Van Pelt said the money offered by the Cardinals and Giants was about the same. “The two offers were so close that I almost thought they had gotten together,” he remarked in an article published in the Post-Dispatch.
Van Pelt chose the Giants primarily because he could begin his pro career in the NFL rather than in baseball’s minor leagues.
(Danny Litwhiler told United Press International that Van Pelt would need at least two years of total concentration on baseball to become ready for the majors. Van Pelt acknowledged to the Jersey Journal, “I know I have a major-league fastball, but my curve leaves a lot to be desired.”)
As Devine said to Milton Richman, “With us, he would have had to go to the minor leagues to develop. With the football Giants, he went right to the big-league club. That was the key.”
Crunch Bunch
The Giants tried Van Pelt at tight end and strong safety during a frustrating rookie year. After Bill Arnsparger replaced Alex Webster as head coach in 1974, Van Pelt shifted to outside linebacker. His career soared when Marty Schottenheimer arrived as linebacker coach in 1975. “I’d say 85 percent of what I am now, I learned from him,” Van Pelt told the Detroit Free Press in 1979.
Van Pelt was named to the Pro Bowl five years in a row (1976-80) and was chosen as the Giants’ player of the decade for the 1970s. “If Brad Van Pelt played on a good team, he would be a household name,” Los Angeles Rams general manager Don Klosterman said to Mike Lupica of the New York Daily News.
The Giants had one winning record in Van Pelt’s 11 seasons with them.
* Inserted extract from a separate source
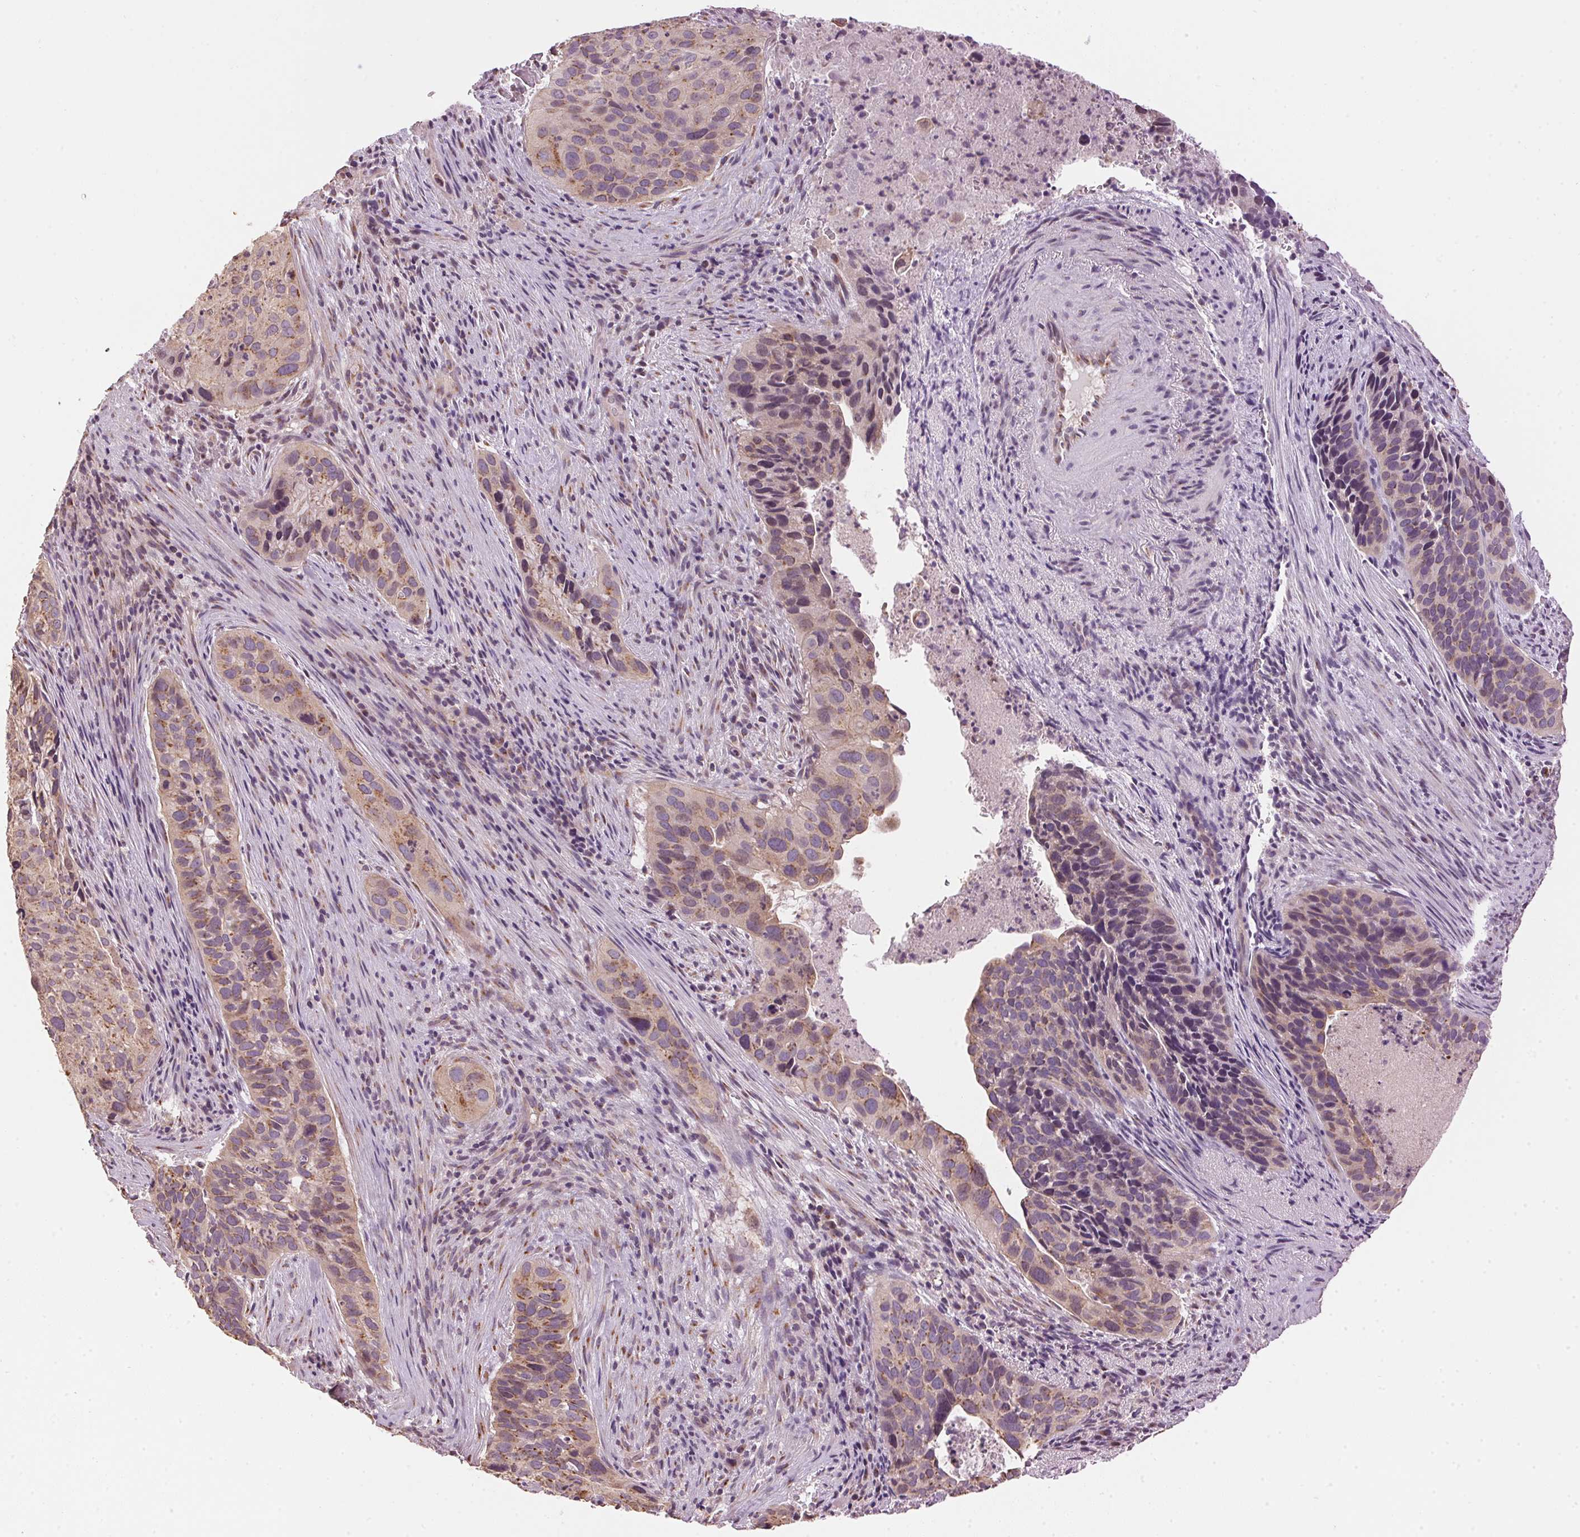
{"staining": {"intensity": "moderate", "quantity": "25%-75%", "location": "cytoplasmic/membranous"}, "tissue": "cervical cancer", "cell_type": "Tumor cells", "image_type": "cancer", "snomed": [{"axis": "morphology", "description": "Squamous cell carcinoma, NOS"}, {"axis": "topography", "description": "Cervix"}], "caption": "This is an image of immunohistochemistry (IHC) staining of cervical squamous cell carcinoma, which shows moderate expression in the cytoplasmic/membranous of tumor cells.", "gene": "GOLPH3", "patient": {"sex": "female", "age": 38}}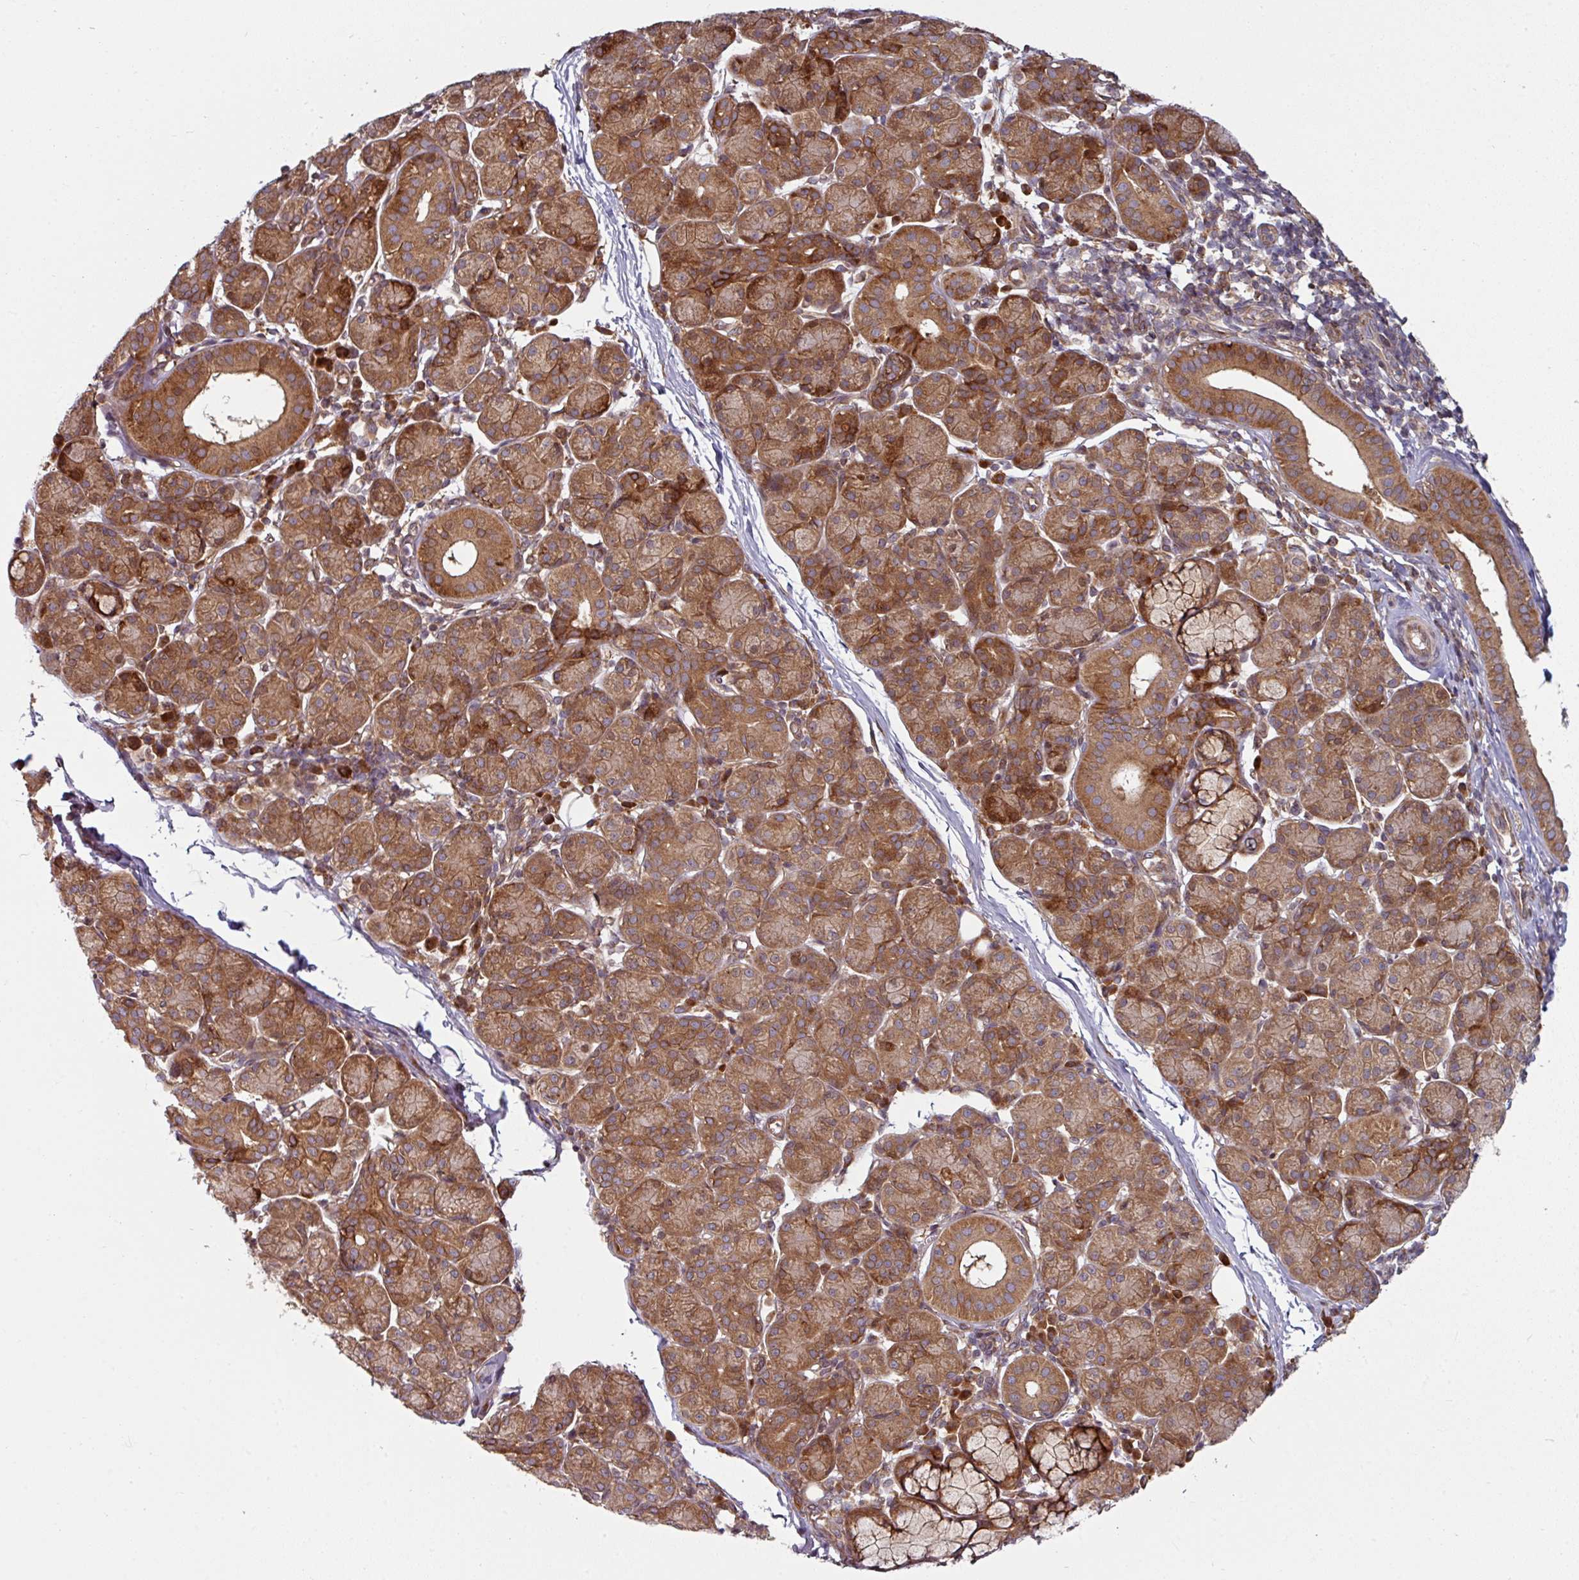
{"staining": {"intensity": "strong", "quantity": ">75%", "location": "cytoplasmic/membranous"}, "tissue": "salivary gland", "cell_type": "Glandular cells", "image_type": "normal", "snomed": [{"axis": "morphology", "description": "Normal tissue, NOS"}, {"axis": "morphology", "description": "Inflammation, NOS"}, {"axis": "topography", "description": "Lymph node"}, {"axis": "topography", "description": "Salivary gland"}], "caption": "The histopathology image shows immunohistochemical staining of normal salivary gland. There is strong cytoplasmic/membranous positivity is appreciated in about >75% of glandular cells.", "gene": "RAB5A", "patient": {"sex": "male", "age": 3}}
As club executive John Mara told the Daily News, “If you look at those (Van Pelt) years, our teams were as bad as could possibly be. We really had some awful teams in the 1970s. He was the one guy who was consistently a good player.”
Van Pelt played for five Giants head coaches _ Alex Webster, Bill Arnsparger, John McVay, Ray Perkins and Bill Parcells. (Bill Belichick was a Giants assistant coach from 1979-84 and Van Pelt’s linebacker coach from 1980-83.)
When Parcells joined the Giants as defensive coordinator on Perkins’ staff in 1981, he installed a 3-4 defense after the club drafted Lawrence Taylor. From 1981-83, the Giants’ four hard-hitting starting linebackers _ Harry Carson, Brian Kelley, Taylor and Van Pelt _ became known as the Crunch Bunch. (Carson and Taylor were elected to the Pro Football Hall of Fame.)
According to Newsday, Taylor called Van Pelt “one of the greatest players I ever played with.”
The arrival of linebacker Carl Banks, a first-round pick from, of all places, Michigan State in 1984 prompted the Giants to break up the Crunch Bunch. In July 1984, Van Pelt was traded to the Minnesota Vikings for fullback Tony Galbreath.
Van Pelt refused to report, telling the Vikings he preferred to be with a team either in California or Florida. He never played a game for the Vikings. They traded him to the Los Angeles Raiders for two draft choices. Van Pelt spent two seasons (1984-85) with the Raiders and one (1986) with the Browns.
In 1998, Van Pelt returned to Michigan State and completed his school work, earning a degree in health and physical education. Three years later, he was inducted into the College Football Hall of Fame. A son, Bradlee, was a quarterback for Colorado State and played in three games for the 2005 Denver Broncos.